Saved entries
****************

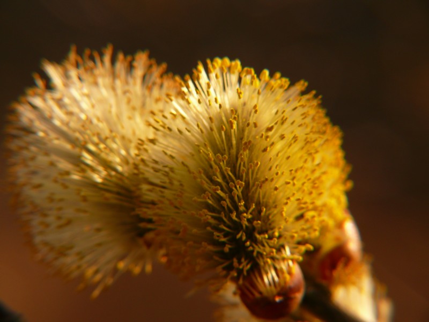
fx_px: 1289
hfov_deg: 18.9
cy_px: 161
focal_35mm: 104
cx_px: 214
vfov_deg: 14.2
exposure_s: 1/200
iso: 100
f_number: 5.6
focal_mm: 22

****************

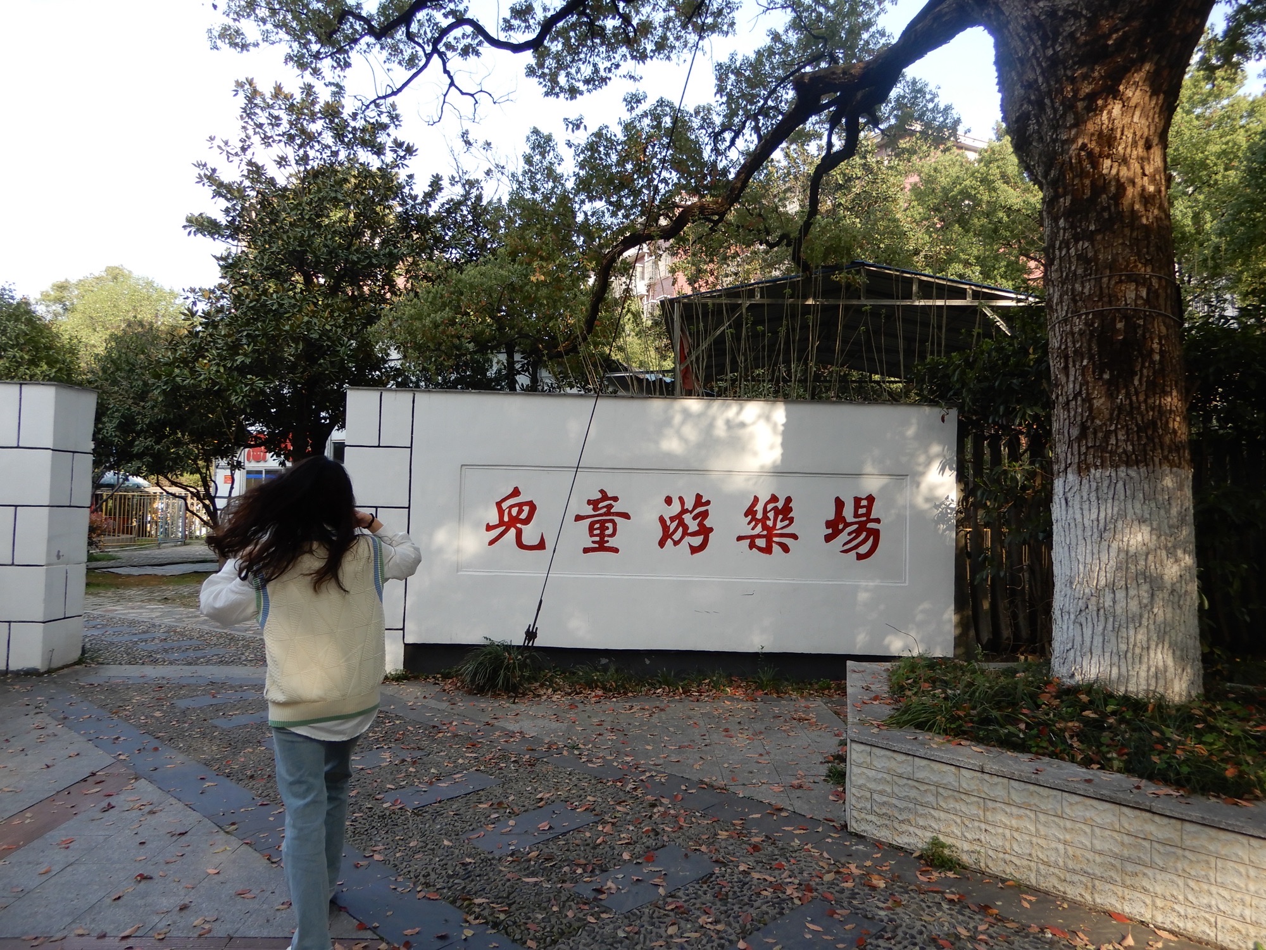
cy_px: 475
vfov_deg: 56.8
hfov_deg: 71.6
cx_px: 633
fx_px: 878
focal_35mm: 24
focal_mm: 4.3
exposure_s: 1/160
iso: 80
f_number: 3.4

****************

Print the lines above from the one with "focal_35mm: 104" through the one with "focal_mm: 22", both included, exactly as written and nothing more.

focal_35mm: 104
cx_px: 214
vfov_deg: 14.2
exposure_s: 1/200
iso: 100
f_number: 5.6
focal_mm: 22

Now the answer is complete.